В сущности, все это, становясь не только чертой психотипа, но и культурным феноменом, со временем образует собой один из контрфорсов духовного мироздания Западной Европы. Ее гордое племя героев обнаруживает собственную исключительность и отстраняется от других народов. Живущие на земле делятся на узкий круг избранных и тех носителей Зла, кто в силу своей природы оказываются по другую сторону; только оружию надлежит утвердить последнюю справедливость. Отгораживаясь от всего «нецивилизованного» мира, новая общность разрывает нить исторической и культурной преемственности... и необратимой деформации подвергается психотип уже не только отдельно взятых индивидов, но целых народов. Таким образом, всей европейской цивилизации оказываются свойственными черты, присущие герою, сироте-одиночке, у которого пресекаются линии социальной, этической, наконец, эмоциональной зависимости от людского макрокосма. В мироощущении европейской общности народов не остается места для ответственности перед теми, кто не входит в нее (мы уже приводили здесь слова Тойнби о туземцах как части местной флоры и фауны).

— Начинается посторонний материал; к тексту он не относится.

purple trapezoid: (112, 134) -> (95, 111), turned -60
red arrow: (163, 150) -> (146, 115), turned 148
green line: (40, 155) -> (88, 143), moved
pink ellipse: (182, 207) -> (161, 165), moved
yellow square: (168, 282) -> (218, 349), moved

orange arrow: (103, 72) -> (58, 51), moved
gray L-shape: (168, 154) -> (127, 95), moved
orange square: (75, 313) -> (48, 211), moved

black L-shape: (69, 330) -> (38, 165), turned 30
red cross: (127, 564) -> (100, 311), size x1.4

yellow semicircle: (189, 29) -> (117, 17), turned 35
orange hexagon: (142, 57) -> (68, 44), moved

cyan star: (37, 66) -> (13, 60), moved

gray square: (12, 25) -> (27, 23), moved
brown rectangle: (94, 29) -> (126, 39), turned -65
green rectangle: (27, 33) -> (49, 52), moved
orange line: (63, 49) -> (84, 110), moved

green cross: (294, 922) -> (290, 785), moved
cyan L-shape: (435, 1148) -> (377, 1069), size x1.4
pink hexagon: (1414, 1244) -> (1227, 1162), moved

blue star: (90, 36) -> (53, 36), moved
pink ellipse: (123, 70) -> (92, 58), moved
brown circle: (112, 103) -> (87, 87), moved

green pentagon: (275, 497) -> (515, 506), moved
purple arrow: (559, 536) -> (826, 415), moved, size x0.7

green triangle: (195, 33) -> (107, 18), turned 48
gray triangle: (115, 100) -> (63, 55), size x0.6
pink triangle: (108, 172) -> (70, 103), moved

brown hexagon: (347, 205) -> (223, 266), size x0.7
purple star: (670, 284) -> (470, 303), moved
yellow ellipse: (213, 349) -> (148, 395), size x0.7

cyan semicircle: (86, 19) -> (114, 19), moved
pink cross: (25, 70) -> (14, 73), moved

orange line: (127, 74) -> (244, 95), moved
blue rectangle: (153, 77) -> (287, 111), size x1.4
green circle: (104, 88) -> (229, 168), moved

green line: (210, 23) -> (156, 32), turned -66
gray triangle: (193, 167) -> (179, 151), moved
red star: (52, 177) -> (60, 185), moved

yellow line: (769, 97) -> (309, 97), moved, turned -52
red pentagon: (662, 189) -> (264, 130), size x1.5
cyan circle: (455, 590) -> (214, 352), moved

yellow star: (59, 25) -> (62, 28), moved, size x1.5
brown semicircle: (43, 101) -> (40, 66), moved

Особая каста, только свой собственный путь она воспринимает как истинный, пройденное другими в ее глазах — это бесконечное блуждание по каким-то историческим обочинам и кюветам. Ценности, созданные ею, — это высшие ценности, и весь мир обязан не только склониться перед ними, но и всеми силами защищать их. Ранжирование всех, кто не входит в круг избранных, проводится по степени готовности к тому, чтобы склониться перед носителями света и правды и к тому, чтобы заслонить их собою, как наемники-брабантцы в битве при Бувине. Ностальгия по совершенному миропорядку, в котором сироте должно быть возмещено все, что когда-то было недодано, вырождается в стремление к возможности вершить суд над своим окружением. Целой цивилизации оказывается свойственно то же, что и герою-одиночке; и ее геополитика, в результате которой за периметром границ не должно остаться никого, кто имел бы возможность бросить или принять вызов, по большому счету не отличается от комплексов индивида.